ABD merkezli gazete New York Times’ın (NYT) konuyla ilgili bilgi sahibi yetkililere dayandırdığı haberine göre cihazlar patlamadan önce birkaç saniye boyunca bip sesi çıkardı. Saldırıda Hizbullah üyelerine ait yüzlerce çağrı cihazı hedef alındı. Sosyal medyada dolaşan videolarda cihazların yollarda, dükkanlarda ve evlerde insanların ellerinde patladığı ve maddi hasara yol açtığı anlar görülüyor.

Hizbullah: Geniş kapsamlı inceleme başlatıldı

‘Güvenlik ihlalinden’ yaklaşık üç saat sonra Hizbullah tarafından yapılan ilk açıklamada dün öğleden sonra saat 15.30 sularında Hizbullah'ın çeşitli birimlerinde ve kurumlarında çalışanların iletişim için kullandığı çağrı cihazlarının patladığı duyuruldu. Açıklamada “Sebebi açıklanamayan patlamalar şimdiye kadar bir çocuğun ve iki kardeşin ölümüne ve birkaç kişinin de yaralanmasına neden oldu” denildi.

Açıklamada Hizbullah'ın uzman kurumlarının şu an eş zamanlı patlamaların nedenlerini belirlemek için geniş kapsamlı bir güvenlik soruşturması başlattığı belirtildi.

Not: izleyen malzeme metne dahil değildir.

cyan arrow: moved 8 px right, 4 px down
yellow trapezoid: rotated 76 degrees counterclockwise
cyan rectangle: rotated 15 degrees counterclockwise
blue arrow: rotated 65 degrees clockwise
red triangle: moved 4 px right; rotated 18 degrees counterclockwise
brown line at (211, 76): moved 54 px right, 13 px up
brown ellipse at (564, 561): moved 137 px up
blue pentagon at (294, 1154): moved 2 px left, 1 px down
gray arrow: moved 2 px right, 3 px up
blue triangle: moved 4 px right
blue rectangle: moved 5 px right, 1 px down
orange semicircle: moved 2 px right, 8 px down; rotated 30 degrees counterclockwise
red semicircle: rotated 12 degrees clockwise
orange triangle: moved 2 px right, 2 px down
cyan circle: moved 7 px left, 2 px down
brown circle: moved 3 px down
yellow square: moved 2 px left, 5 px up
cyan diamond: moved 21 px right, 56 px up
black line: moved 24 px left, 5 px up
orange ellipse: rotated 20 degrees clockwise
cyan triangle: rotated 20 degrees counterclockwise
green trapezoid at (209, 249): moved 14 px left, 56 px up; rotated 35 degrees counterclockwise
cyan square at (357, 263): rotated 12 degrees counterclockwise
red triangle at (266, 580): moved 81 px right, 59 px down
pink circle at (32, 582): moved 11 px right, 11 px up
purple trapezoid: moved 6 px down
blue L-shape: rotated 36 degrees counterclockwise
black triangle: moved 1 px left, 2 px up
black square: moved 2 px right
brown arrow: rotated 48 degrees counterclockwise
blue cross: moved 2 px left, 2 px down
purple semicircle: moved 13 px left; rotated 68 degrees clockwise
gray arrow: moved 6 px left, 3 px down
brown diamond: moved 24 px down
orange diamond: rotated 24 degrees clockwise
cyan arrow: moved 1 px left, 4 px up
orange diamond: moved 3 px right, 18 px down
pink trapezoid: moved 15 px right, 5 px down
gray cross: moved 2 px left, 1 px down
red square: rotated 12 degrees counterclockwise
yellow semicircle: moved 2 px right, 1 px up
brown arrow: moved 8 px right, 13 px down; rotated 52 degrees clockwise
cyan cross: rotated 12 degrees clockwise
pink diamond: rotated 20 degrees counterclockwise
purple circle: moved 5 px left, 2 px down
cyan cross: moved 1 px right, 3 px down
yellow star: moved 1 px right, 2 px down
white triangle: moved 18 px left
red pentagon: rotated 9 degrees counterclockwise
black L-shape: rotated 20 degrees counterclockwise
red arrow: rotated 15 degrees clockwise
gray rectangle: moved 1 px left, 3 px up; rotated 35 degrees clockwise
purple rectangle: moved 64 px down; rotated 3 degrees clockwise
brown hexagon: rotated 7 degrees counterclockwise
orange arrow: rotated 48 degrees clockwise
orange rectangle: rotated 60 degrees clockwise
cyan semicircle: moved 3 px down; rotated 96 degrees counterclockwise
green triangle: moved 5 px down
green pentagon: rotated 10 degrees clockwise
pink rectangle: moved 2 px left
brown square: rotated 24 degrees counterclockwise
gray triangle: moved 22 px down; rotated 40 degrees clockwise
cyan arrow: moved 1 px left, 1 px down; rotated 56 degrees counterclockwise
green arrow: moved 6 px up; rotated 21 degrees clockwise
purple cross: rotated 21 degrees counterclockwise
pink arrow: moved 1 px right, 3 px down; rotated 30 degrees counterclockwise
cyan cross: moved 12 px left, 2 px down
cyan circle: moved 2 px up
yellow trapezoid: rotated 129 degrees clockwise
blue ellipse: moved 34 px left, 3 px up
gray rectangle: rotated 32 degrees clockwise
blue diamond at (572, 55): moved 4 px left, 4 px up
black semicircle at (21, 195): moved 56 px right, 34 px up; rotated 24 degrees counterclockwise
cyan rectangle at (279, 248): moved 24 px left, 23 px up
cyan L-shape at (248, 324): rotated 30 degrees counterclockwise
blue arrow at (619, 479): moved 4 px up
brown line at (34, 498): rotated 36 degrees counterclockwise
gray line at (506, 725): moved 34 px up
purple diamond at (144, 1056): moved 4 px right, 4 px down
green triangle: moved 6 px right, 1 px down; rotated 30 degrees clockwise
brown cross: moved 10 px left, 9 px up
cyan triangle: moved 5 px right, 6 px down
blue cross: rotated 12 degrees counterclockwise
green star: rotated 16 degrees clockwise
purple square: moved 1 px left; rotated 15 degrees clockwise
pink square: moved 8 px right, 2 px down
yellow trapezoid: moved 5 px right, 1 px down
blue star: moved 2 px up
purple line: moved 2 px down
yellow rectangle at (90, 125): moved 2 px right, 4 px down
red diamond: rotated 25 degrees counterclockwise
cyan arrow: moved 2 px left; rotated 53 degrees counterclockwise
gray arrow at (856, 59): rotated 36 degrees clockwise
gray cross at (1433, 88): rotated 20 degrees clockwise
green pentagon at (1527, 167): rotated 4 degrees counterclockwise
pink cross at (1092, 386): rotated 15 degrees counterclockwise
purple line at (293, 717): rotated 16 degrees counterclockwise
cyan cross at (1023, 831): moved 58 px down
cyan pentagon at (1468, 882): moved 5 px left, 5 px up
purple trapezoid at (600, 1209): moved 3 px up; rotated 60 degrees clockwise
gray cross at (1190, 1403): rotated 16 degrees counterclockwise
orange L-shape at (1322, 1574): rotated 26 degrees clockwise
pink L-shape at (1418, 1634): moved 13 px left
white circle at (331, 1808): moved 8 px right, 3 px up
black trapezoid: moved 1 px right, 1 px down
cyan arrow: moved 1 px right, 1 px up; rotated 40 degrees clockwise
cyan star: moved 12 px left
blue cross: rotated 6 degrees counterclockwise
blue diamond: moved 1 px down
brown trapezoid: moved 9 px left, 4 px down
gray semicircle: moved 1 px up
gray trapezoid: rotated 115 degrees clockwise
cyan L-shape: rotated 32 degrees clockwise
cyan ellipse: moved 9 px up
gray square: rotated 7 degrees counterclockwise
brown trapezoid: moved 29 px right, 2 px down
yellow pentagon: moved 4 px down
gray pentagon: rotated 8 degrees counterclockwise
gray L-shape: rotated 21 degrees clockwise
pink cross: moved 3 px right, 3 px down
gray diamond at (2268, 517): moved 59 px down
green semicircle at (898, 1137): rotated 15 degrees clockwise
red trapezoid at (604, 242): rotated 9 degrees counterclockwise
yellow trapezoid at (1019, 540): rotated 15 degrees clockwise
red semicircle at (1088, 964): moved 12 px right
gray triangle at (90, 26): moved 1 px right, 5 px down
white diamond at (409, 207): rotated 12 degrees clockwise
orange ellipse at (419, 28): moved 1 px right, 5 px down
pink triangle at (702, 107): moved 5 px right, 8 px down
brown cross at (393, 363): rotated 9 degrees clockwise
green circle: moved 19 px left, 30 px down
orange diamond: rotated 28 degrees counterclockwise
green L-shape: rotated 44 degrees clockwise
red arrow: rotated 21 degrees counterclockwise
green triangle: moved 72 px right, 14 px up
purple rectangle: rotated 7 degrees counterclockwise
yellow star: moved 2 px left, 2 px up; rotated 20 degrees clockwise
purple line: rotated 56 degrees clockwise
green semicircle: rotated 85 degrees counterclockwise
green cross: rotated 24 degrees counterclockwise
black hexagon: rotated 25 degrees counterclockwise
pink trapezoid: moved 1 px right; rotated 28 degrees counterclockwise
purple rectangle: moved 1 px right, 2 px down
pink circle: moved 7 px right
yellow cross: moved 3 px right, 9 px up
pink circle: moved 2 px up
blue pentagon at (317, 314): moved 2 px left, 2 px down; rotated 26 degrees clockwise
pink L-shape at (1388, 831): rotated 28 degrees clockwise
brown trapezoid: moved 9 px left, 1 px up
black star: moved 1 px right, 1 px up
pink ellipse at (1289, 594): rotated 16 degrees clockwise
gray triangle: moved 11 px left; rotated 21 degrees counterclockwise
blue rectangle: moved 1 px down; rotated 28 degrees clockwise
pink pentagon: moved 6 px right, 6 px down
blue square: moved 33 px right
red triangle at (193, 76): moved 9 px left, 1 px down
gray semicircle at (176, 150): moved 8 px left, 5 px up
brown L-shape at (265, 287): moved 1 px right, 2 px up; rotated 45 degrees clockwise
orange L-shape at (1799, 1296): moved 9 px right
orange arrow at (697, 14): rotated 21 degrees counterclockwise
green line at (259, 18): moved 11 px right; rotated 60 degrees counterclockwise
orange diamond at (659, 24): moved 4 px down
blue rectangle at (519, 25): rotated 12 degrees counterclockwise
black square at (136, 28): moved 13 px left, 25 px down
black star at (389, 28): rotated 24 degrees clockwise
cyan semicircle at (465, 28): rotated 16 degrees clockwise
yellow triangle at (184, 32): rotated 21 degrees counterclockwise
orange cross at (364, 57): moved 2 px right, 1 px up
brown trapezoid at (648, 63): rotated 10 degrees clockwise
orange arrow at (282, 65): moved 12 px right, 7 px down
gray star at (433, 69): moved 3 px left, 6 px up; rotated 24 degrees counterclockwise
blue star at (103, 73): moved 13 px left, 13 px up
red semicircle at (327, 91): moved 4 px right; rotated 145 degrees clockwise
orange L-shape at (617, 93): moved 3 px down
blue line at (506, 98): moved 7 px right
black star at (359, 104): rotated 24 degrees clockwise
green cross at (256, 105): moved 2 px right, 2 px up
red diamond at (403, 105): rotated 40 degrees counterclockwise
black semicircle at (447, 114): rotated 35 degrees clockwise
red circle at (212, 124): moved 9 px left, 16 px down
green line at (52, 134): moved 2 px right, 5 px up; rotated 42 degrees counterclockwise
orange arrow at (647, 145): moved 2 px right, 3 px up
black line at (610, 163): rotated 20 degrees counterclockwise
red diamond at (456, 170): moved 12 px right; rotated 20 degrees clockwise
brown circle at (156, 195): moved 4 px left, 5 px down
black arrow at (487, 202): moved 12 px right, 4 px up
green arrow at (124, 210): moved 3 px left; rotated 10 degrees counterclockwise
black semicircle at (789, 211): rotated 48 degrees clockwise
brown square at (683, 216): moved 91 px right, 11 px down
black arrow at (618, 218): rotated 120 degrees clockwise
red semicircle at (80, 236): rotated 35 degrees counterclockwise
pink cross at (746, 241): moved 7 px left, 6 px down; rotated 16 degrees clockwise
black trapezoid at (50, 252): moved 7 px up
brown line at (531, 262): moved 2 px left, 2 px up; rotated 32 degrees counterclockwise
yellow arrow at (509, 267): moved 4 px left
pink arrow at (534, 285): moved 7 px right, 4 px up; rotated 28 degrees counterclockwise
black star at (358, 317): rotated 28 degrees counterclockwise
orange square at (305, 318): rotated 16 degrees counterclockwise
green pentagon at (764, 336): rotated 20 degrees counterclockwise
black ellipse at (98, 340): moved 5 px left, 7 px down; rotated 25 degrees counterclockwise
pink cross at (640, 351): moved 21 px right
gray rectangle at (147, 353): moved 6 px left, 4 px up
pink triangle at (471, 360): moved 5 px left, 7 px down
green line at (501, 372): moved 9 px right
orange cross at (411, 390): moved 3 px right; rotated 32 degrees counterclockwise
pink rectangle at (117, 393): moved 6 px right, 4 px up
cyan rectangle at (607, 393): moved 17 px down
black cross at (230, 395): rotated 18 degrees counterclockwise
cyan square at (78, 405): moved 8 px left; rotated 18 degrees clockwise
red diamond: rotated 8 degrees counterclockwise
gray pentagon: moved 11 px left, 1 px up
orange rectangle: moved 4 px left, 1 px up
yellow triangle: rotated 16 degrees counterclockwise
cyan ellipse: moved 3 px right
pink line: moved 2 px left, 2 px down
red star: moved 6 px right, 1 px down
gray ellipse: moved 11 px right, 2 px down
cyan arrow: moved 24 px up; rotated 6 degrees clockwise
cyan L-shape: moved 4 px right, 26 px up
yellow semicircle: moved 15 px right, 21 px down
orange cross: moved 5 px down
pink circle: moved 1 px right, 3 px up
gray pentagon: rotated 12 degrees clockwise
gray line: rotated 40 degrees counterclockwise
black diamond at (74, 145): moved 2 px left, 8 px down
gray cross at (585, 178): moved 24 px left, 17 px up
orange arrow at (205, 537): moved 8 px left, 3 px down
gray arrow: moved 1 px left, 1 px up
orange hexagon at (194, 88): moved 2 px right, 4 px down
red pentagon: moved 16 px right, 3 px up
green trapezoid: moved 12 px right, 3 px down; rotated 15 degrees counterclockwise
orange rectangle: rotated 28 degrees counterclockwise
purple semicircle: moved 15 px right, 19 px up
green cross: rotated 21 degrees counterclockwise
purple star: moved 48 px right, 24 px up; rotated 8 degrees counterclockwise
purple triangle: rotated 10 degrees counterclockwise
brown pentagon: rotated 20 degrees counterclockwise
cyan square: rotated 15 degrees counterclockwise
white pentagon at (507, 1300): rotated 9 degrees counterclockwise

Hizbullah tarafından yapılan ikinci açıklamada ise “Mevcut tüm gerçekleri ve verileri inceledikten sonra, bu canice saldırıdan tamamen düşmanımız İsrail'i sorumlu tutuyoruz” ifadeleri kullanıldı.

xc
Başbakan Mikati'nin Milletvekili Ali Ammar'ın oğlu için taziye ziyareti sırasında çekilen bir fotoğrafı (Başbakanlık Basın Ofisi)

Öte yandan Bakanlar Kurulu, Lübnan'ın egemenliğinin ağır bir ihlali olan ve suç teşkil eden İsrail'in bu saldırganlığını kınadı. Hükümetin ilgili ülkeler ve Birleşmiş Milletler (BM) nezdinde gerekli tüm temasları derhal başlatarak bu suçla ilgili sorumluluklarını ortaya koyduğunu vurgulayan Bakanlar Kurulu, gelişmelerin takip edilebilmesi için toplantılarını kamuoyuna açık olarak yapma kararı aldı.

Bu arada Başbakan Necip Mikati, Milletvekili Ali Ammar'ı ziyaret ederek oğlu için başsağlığı diledi.